## WHAT IS EXPECTED
Scan the records for the string "weight"; copy each line where it occurs.

## DATA SUPPLIED
# # # #
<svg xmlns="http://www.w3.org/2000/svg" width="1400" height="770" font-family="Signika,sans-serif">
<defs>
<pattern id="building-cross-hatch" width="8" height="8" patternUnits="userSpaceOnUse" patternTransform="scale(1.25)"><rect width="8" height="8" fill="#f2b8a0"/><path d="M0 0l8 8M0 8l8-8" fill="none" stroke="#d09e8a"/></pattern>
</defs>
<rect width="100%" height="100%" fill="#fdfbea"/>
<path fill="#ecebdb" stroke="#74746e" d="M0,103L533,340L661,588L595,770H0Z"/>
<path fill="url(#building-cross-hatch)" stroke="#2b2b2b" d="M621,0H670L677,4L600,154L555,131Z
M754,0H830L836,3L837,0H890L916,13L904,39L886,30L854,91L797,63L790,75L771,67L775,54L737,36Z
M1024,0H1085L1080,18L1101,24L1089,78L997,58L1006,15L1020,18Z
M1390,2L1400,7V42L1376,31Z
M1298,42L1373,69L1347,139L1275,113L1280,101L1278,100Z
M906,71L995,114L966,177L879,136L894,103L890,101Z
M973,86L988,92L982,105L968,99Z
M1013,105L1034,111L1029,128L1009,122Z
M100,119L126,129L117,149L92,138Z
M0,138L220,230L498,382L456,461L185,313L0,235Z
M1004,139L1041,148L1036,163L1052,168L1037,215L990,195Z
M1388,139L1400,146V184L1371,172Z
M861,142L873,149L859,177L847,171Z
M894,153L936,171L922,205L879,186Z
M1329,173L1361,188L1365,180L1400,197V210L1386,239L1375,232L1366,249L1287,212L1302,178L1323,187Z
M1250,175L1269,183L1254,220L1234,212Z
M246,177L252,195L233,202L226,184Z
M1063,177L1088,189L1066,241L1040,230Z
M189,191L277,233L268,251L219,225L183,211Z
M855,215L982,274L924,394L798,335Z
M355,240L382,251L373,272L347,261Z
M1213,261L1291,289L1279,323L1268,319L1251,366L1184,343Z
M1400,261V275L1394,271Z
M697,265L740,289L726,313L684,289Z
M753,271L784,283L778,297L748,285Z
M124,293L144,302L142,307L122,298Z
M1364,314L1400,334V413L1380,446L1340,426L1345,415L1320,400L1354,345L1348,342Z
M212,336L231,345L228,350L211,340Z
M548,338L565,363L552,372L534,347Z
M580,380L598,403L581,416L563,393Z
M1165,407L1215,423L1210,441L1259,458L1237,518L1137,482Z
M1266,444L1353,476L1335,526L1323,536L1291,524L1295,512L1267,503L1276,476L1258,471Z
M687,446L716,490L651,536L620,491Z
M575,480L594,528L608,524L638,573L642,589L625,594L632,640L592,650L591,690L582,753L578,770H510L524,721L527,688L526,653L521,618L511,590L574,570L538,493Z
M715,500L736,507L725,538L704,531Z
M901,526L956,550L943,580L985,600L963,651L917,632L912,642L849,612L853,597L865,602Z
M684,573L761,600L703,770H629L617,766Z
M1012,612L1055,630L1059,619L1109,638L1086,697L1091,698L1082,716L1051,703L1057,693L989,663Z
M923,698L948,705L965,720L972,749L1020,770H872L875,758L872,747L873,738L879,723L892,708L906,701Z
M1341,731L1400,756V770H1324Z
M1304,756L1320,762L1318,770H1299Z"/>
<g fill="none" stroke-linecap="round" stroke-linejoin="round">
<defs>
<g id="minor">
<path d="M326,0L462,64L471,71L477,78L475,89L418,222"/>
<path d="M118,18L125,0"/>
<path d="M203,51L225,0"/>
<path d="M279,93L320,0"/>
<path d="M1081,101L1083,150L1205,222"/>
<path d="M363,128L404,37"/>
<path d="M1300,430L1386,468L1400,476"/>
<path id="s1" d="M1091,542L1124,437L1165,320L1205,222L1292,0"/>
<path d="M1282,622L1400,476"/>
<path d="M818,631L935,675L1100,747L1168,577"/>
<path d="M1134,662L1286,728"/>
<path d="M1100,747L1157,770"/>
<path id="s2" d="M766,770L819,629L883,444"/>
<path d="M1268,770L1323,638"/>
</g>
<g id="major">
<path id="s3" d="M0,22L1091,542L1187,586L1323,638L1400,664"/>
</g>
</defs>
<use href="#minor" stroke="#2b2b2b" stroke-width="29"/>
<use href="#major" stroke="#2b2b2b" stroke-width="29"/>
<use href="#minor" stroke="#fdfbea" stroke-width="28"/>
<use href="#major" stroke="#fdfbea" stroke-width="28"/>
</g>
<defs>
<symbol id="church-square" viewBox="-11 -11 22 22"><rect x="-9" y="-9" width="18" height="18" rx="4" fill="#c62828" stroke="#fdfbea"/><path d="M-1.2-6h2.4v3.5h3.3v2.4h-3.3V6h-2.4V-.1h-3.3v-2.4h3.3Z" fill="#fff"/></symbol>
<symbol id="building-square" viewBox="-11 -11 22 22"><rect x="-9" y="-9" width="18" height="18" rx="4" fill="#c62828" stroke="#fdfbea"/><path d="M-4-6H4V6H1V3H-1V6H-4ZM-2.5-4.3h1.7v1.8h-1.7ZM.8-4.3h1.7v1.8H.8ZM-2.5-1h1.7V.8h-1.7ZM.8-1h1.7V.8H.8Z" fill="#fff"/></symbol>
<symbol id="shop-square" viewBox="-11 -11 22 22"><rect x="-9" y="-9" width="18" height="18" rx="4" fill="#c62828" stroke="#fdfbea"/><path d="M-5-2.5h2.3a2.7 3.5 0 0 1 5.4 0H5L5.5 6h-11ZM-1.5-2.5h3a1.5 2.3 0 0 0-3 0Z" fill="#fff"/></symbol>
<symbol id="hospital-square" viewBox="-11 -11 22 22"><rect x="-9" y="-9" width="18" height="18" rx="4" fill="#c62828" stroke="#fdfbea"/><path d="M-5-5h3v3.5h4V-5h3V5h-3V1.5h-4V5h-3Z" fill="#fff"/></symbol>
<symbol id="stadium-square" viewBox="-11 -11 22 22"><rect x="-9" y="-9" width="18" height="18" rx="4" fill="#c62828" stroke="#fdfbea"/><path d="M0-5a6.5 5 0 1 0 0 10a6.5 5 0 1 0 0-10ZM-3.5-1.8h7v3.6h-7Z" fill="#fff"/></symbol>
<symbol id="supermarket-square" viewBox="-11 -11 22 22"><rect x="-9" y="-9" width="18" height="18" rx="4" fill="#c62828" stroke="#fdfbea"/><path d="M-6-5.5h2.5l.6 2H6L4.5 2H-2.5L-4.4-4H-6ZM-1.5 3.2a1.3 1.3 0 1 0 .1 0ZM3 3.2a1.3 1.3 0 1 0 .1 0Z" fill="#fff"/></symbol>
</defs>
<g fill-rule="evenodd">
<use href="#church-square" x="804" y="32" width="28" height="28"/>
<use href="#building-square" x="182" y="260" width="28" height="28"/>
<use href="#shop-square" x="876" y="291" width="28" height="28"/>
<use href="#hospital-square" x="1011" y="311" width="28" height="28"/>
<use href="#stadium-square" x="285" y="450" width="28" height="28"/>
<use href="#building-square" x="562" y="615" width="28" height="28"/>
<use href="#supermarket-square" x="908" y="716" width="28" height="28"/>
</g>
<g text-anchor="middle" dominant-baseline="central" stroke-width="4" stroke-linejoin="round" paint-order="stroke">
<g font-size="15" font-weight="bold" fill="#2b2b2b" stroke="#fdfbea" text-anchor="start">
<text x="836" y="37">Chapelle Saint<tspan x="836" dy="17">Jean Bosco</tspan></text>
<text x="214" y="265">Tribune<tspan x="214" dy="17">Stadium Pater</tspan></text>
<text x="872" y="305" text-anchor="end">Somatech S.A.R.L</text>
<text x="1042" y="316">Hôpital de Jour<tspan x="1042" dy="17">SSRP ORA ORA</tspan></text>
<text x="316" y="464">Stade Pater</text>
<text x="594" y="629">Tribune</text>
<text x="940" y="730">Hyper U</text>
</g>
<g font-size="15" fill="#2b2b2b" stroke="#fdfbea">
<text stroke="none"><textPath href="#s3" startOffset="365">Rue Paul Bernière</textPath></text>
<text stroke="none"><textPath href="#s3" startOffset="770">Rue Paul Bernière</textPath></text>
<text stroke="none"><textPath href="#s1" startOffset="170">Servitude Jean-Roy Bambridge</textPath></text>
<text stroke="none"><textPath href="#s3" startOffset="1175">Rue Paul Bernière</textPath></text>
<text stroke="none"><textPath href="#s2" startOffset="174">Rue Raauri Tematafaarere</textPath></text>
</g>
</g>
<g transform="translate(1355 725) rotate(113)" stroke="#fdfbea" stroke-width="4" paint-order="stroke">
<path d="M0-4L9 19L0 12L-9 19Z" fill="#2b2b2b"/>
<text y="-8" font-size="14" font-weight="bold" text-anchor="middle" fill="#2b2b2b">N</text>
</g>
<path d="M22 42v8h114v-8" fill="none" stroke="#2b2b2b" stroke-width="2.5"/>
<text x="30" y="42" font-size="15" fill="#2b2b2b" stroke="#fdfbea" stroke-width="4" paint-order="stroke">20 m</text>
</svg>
# # # #
## ANSWER SECTION
<g font-size="15" font-weight="bold" fill="#2b2b2b" stroke="#fdfbea" text-anchor="start">
<text y="-8" font-size="14" font-weight="bold" text-anchor="middle" fill="#2b2b2b">N</text>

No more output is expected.